Ero andato a New York per intervistarla. «Del mio libro o parlo con Piero o con nessun altro». Mi aveva chiesto subito - quando le avevo telefonato dall'albergo - se avevo portato il registratore, per fissare alla lettera le sue risposte. Non l'avevo. «Neppure le cassette da usare nel mio e da riportarti a Milano registrate?». No, Oriana, neppure quelle. «E allora, che si fa?», aveva replicato già aggressiva. Si fa che esci e le vai a comprare. Era comparsa nella hall dell'albergo con le cassette e in abito lungo. Era il suo compleanno e l'avevo invitata a cena per festeggiarlo. Il giorno dopo, ero andato a colazione a casa sua. Salmone e caviale, in omaggio ai miei trascorsi russi. Il caviale lo avevo mangiato tutto io: «A me non va - aveva mentito spudoratamente - e poi a te piace». L'insalata l'aveva condita lei, tagliandone le grandi foglie, già nel mio piatto, imprecando: «Sei il solito stronzo viziato, ma come cazzo fa tua moglie a sopportarti?». Eravamo rientrati assieme a Milano e lei - protettiva e inaspettatamente umile - aveva litigato con lo steward, perché aveva servito a «un grande giornalista» una cena non propriamente impeccabile (per l'occasione, il «grande giornalista» ero diventato io, e aveva smesso di esserlo lei!).

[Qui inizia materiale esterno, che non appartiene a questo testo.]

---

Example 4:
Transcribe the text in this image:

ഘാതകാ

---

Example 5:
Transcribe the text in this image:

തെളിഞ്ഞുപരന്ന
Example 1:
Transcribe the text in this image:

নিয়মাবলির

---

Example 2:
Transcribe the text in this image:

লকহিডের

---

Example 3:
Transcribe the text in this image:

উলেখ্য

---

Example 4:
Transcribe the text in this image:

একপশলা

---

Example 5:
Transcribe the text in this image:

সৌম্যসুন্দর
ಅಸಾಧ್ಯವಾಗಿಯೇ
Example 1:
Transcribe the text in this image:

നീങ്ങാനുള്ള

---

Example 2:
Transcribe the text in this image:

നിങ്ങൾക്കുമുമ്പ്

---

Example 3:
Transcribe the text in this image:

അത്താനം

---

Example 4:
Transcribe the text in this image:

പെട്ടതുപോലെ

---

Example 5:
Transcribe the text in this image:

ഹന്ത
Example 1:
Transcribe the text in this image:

Viene a Milano per un'intervista alla nostra tv. «Sono agitata, ho paura che vada male; se non vieni subito, mi suicido». Vado, e prendiamo un tè da Cova. Ma che diavolo vuoi che ti succeda? Ti hanno intervistata decine di volte. Io, poi, devo andare all'aeroporto a prendere mia moglie che torna da Parigi e sto facendo tardi. Sbotta, insofferente. «La vuoi smettere di fare clic-clac con quel cavolo di coso che hai in tasca? Ma che è?» (è un Movado d'epoca da taschino). Oriana, devo andare. Manco parlarne. All'aeroporto ci andrà mio figlio. Si torna al suo albergo. Sale in camera e viene giù con un enorme mazzo di rose e un magnum di champagne - ma quando li ha ordinati? - e dice imperativa: «Sono per Marisa, andiamo a casa tua ad aspettarla». Naturalmente, il giorno dopo, l'intervista andrà benissimo.

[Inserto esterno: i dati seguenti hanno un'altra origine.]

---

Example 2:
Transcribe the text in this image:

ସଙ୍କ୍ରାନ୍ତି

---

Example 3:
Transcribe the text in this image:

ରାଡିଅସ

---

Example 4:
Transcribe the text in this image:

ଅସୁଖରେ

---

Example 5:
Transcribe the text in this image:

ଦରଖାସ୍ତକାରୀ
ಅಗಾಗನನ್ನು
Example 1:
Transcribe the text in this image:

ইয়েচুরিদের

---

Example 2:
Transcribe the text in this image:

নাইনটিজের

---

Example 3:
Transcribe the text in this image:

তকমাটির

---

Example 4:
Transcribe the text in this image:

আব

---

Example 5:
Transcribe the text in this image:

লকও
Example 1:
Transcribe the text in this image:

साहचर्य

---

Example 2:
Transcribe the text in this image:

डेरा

Ancora. La Rizzoli ha pubblicato un libro con una raccolta di miei articoli. Ma abbiamo dimenticato quello nel quale la difendevo dagli attacchi che aveva subito per la difesa dei valori dell'Occidente contro l'Islam. Va su tutte le furie. Ci scusiamo, io e l'editore, e ne facciamo una ristampa col benedetto articolo. Ma non basta. Io, poi, ho l'imprudenza di riderci sopra. È la rottura. Era matta da legare, ma con me è stata sempre adorabile e io le ho voluto bene, come si vuole a una sorella maggiore, anche dopo che mi aveva cancellato dalla sua esistenza perché (io!?) ero «proprio insopportabile».